Student Responsibility for Dropping a Course
It is the responsibility of the student to drop the course before the final date for withdrawal from a course. Faculty members, in fact, may not drop a student from a course without getting the approval of their department chair and dean.
Independent Study Course
Independent Study (IS) courses are offered only under exceptional circumstances. Required courses intended to build academic skills may not be taken as IS (e.g., clinical supervision and internships). No student will take more than one IS course per semester. Moreover, IS courses are limited to seniors and graduate students. Summer IS course must continue through both summer sessions.
Grade Changes & Appeals
Faculty are authorized to change final grades only when they have committed a computational error or an error in recording a grade, and they must receive the approval of their department chairs and the dean to change the grade.
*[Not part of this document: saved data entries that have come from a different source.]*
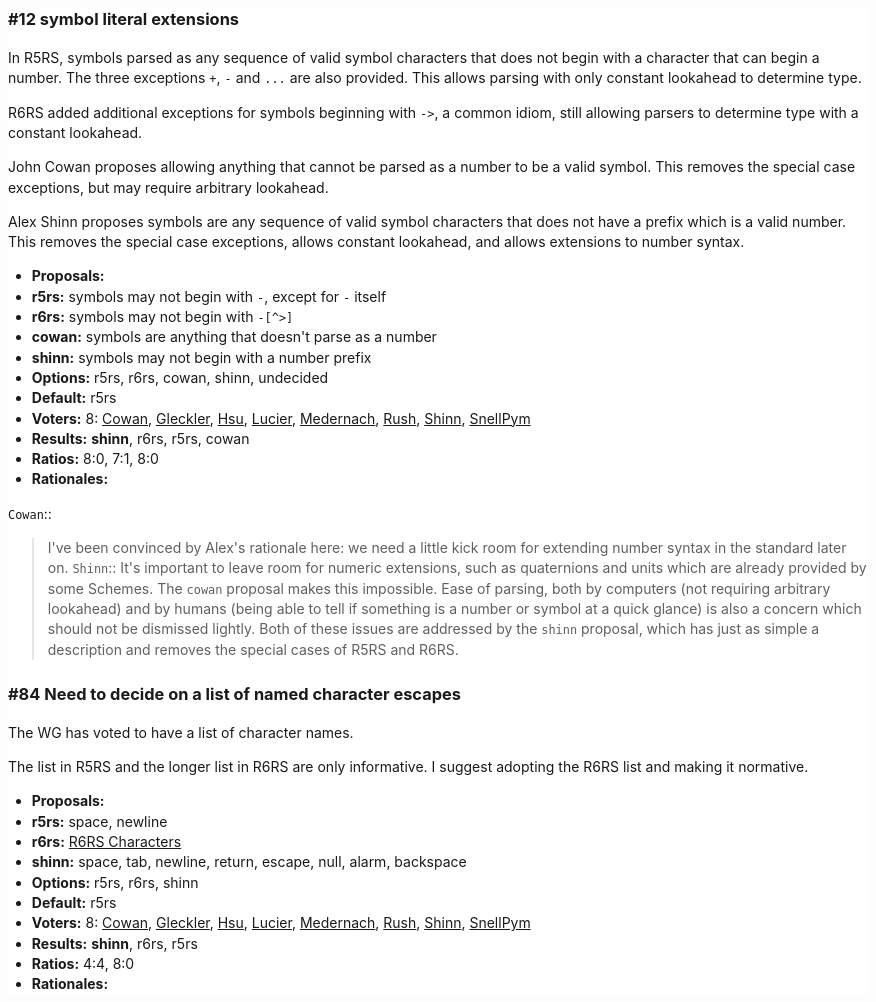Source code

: ### #12 symbol literal extensions

In R5RS, symbols parsed as any sequence of valid symbol characters
that does not begin with a character that can begin a number.  The
three exceptions `+`, `-` and `...` are also provided.  This allows
parsing with only constant lookahead to determine type.

R6RS added additional exceptions for symbols beginning with `->`, a
common idiom, still allowing parsers to determine type with a constant
lookahead.

John Cowan proposes allowing anything that cannot be parsed as a
number to be a valid symbol.  This removes the special case
exceptions, but may require arbitrary lookahead.

Alex Shinn proposes symbols are any sequence of valid symbol
characters that does not have a prefix which is a valid number.  This
removes the special case exceptions, allows constant lookahead, and
allows extensions to number syntax.

* **Proposals:**
* **r5rs:** symbols may not begin with `-`, except for `-` itself
* **r6rs:** symbols may not begin with `-[^>]`
* **cowan:** symbols are anything that doesn't parse as a number
* **shinn:** symbols may not begin with a number prefix
* **Options:** r5rs, r6rs, cowan, shinn, undecided
* **Default:** r5rs
* **Voters:** 8: [Cowan](WG1BallotCowan.md), [Gleckler](WG1BallotGleckler.md), [Hsu](WG1BallotHsu.md), [Lucier](WG1BallotLucier.md), [Medernach](WG1BallotMedernach.md), [Rush](WG1BallotRush.md), [Shinn](WG1BallotShinn.md), [SnellPym](WG1BallotSnellPym.md)
* **Results:** **shinn**, r6rs, r5rs, cowan
* **Ratios:** 8:0, 7:1, 8:0
* **Rationales:**

`Cowan`::
> I've been convinced by Alex's rationale here: we need a little kick room for extending number syntax in the standard later on.
`Shinn`::
> It's important to leave room for numeric extensions, such as quaternions and units which are already provided by some Schemes. The `cowan` proposal makes this impossible. Ease of parsing, both by computers (not requiring arbitrary lookahead) and by humans (being able to tell if something is a number or symbol at a quick glance) is also a concern which should not be dismissed lightly. Both of these issues are addressed by the `shinn` proposal, which has just as simple a description and removes the special cases of R5RS and R6RS.

### #84 Need to decide on a list of named character escapes

The WG has voted to have a list of character names.

The list in R5RS and the longer list in R6RS are only informative.  I
suggest adopting the R6RS list and making it normative.

* **Proposals:**
* **r5rs:** space, newline
* **r6rs:** [R6RS Characters](http://www.r6rs.org/final/html/r6rs/r6rs-Z-H-7.html#node_sec_4.2.6)
* **shinn:** space, tab, newline, return, escape, null, alarm, backspace
* **Options:** r5rs, r6rs, shinn
* **Default:** r5rs
* **Voters:** 8: [Cowan](WG1BallotCowan.md), [Gleckler](WG1BallotGleckler.md), [Hsu](WG1BallotHsu.md), [Lucier](WG1BallotLucier.md), [Medernach](WG1BallotMedernach.md), [Rush](WG1BallotRush.md), [Shinn](WG1BallotShinn.md), [SnellPym](WG1BallotSnellPym.md)
* **Results:** **shinn**, r6rs, r5rs
* **Ratios:** 4:4, 8:0
* **Rationales:**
As part of that approval, they must attach a detailed explanation of the reason for the mistake. Only in rare cases would another reason be entertained as legitimate for a grade change. A student who is unhappy with his or her grade on an assignment must discuss the situation with the faculty member teaching the course. If students believe that they have been graded unfairly, they have the right to appeal the grade using a grade appeal process in the Student Handbook and in the Faculty Handbook.
Final Examination
All courses in all colleges must include a comprehensive exam or performance and be given on the date and time specified by the Academic Calendar and the Final Exam schedule published by the Registrar’s Office. In the College of Arts & Sciences all final exams must contain a written component. The written component should comprise at least 20% of the final exam grade. Exceptions to this policy must receive the approval of the department chair and the dean at the beginning of the semester.
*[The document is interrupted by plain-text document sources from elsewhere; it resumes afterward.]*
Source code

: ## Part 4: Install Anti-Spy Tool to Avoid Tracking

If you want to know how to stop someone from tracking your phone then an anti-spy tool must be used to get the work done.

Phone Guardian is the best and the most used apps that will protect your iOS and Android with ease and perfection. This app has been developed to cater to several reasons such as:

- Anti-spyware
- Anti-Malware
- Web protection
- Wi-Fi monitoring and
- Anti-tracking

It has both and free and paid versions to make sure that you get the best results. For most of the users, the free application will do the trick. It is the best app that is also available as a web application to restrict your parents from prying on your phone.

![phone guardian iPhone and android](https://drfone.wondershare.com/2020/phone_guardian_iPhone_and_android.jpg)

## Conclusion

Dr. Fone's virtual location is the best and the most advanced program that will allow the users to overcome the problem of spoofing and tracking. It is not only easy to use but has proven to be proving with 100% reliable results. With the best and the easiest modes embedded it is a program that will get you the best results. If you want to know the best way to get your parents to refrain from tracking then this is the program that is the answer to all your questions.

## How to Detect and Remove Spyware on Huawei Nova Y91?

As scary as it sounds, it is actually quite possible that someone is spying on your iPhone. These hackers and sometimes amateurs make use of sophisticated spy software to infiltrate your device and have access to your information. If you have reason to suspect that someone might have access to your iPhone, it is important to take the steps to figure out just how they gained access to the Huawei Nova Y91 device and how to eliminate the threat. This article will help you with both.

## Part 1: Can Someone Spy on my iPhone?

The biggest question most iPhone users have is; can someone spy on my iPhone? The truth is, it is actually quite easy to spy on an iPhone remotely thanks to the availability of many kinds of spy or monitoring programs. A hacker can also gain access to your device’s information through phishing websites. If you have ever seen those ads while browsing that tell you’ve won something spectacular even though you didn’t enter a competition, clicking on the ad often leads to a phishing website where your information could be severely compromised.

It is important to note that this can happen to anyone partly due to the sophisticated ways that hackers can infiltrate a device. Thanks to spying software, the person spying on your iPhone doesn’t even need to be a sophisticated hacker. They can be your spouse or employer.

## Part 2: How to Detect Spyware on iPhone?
Mental Health and Well-Being
The university aims to provide students with essential knowledge and tools to understand and support mental health. As part of our commitment to your well-being, we offer access to Telus Health, a service available 24/7/365 via chat, phone, or webinar. Scan the QR code to download the app and explore the resources available to you for guidance and support whenever you need it. The Telus app is available to download directly from TELUS (tamiu.edu) or from the Apple App Store and Google Play.